= DOCUMENT SEGMENT =
※ ※ ※

Memory consumption regression in 0.12.83
Bug report
It seems that there is a memory consumption regression in version 0.12.83 caused by this. Phpstan throws the following error when analysing the project:
mmap() failed: [12] Cannot allocate memory
PHP Fatal error: Out of memory (allocated 4665122816) (tried to allocate 4294967304
bytes) in
phar:///___/vendor/phpstan/phpstan/phpstan.phar/src/Analyser/NodeScopeRes
olver.php on line 574
Since that line does $throwPoints = \array_merge($throwPoints, $branchScopeStatementResult->getThrowPoints()); it leads me to believe that it has something to do with the new exception funcionality. However, I do not understand phpstan internals so maybe I'm wrong. But it is definitely strange that it tries to allocate 4 more gigabytes.

※ ※ ※

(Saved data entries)
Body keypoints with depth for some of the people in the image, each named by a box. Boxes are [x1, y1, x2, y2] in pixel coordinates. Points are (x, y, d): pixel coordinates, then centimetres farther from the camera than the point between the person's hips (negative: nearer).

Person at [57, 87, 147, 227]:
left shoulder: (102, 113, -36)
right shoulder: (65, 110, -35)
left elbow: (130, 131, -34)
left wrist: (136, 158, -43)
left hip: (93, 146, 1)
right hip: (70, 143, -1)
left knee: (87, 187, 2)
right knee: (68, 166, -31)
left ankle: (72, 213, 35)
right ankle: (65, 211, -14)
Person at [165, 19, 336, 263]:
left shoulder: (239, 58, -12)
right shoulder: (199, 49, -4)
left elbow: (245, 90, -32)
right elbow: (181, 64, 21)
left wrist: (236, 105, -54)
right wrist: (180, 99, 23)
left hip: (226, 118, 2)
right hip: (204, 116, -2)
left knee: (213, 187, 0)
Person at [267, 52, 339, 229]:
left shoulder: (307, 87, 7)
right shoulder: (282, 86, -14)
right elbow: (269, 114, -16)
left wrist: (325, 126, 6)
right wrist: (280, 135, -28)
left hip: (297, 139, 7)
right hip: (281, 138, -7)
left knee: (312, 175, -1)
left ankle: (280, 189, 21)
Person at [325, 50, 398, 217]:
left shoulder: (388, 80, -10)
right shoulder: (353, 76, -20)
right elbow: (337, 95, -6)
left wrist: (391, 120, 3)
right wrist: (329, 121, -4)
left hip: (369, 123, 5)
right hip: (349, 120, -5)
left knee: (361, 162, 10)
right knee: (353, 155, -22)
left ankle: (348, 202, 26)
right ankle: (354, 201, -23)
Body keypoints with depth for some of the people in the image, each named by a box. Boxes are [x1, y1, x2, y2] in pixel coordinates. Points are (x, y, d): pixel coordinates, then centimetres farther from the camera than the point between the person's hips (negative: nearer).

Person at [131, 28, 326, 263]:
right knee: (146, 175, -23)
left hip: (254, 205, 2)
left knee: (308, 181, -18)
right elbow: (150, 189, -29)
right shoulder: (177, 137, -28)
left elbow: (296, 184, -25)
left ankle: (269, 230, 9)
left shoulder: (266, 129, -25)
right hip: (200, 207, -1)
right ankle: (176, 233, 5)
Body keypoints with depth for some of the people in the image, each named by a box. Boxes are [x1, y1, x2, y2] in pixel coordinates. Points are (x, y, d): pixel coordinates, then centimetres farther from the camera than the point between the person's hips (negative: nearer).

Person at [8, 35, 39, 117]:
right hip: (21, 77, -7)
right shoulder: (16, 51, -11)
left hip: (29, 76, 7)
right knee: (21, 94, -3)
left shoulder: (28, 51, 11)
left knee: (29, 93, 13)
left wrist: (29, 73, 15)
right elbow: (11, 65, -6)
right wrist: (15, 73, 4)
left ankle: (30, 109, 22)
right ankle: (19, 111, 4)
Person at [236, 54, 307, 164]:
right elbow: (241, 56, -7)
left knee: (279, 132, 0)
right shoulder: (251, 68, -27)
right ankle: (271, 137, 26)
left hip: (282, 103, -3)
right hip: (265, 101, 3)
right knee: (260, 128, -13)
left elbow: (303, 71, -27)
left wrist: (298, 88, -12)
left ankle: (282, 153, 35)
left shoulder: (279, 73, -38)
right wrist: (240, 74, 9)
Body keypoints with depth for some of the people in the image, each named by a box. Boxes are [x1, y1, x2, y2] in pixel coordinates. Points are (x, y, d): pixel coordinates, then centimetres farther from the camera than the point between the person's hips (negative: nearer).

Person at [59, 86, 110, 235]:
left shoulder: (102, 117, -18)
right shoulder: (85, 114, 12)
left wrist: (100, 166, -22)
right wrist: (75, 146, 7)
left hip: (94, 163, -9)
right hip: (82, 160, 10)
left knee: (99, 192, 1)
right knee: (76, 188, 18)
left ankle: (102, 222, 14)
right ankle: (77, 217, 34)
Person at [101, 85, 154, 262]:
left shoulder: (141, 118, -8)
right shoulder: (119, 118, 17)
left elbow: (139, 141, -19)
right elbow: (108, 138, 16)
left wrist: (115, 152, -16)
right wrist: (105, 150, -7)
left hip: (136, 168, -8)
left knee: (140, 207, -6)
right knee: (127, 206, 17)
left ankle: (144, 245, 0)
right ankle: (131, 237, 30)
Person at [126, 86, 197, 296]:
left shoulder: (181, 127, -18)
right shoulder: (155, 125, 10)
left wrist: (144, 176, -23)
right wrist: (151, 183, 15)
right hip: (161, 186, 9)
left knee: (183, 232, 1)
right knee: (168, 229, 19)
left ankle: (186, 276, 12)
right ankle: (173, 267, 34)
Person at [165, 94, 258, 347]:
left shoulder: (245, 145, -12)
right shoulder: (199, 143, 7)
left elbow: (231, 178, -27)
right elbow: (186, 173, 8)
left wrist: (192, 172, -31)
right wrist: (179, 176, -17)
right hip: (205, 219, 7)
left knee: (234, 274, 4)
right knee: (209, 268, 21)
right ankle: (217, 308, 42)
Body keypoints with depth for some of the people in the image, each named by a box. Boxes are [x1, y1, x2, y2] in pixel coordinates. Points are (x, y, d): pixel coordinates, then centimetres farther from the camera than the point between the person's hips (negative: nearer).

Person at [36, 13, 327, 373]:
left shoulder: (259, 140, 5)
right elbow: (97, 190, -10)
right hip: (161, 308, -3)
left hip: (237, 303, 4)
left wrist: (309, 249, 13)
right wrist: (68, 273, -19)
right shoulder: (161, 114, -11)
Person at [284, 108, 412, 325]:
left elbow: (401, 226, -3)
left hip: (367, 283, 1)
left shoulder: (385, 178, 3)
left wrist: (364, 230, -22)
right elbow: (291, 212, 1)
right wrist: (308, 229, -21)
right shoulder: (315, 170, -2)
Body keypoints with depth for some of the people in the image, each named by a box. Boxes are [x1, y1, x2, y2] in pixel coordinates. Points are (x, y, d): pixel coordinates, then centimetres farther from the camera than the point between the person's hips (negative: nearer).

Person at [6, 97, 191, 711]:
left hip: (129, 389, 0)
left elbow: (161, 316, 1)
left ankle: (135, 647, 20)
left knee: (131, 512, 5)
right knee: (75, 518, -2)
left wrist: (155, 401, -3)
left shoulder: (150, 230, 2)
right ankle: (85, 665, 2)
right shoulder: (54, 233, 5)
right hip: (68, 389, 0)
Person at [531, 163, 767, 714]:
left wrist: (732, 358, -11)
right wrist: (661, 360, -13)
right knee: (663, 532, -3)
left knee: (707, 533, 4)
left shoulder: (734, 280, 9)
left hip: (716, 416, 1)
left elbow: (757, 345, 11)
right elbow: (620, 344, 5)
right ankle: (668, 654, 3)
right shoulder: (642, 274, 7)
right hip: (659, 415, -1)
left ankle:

※ ※ ※

= WORK INSTRUCTIONS =
- a) Please translate this sentence from the bug report into Spanish: "However, I do not understand phpstan internals so maybe I'm wrong."
- b) According to the bug report, in which version did the memory consumption regression appear?
- c) Using the bug report, explain why its author suspects the new exception functionality is behind the error.
None of the tasks uses the saved data entries.

= ANSWERS GIVEN =
- a) Sin embargo, no entiendo el funcionamiento interno de phpstan, así que quizá me equivoque.

- b) Version 0.12.83.

- c) The error points to line 574 of NodeScopeResolver.php. That line merges throw points with `$throwPoints = \array_merge($throwPoints, $branchScopeStatementResult->getThrowPoints());`, which made the author suspect the new exception functionality.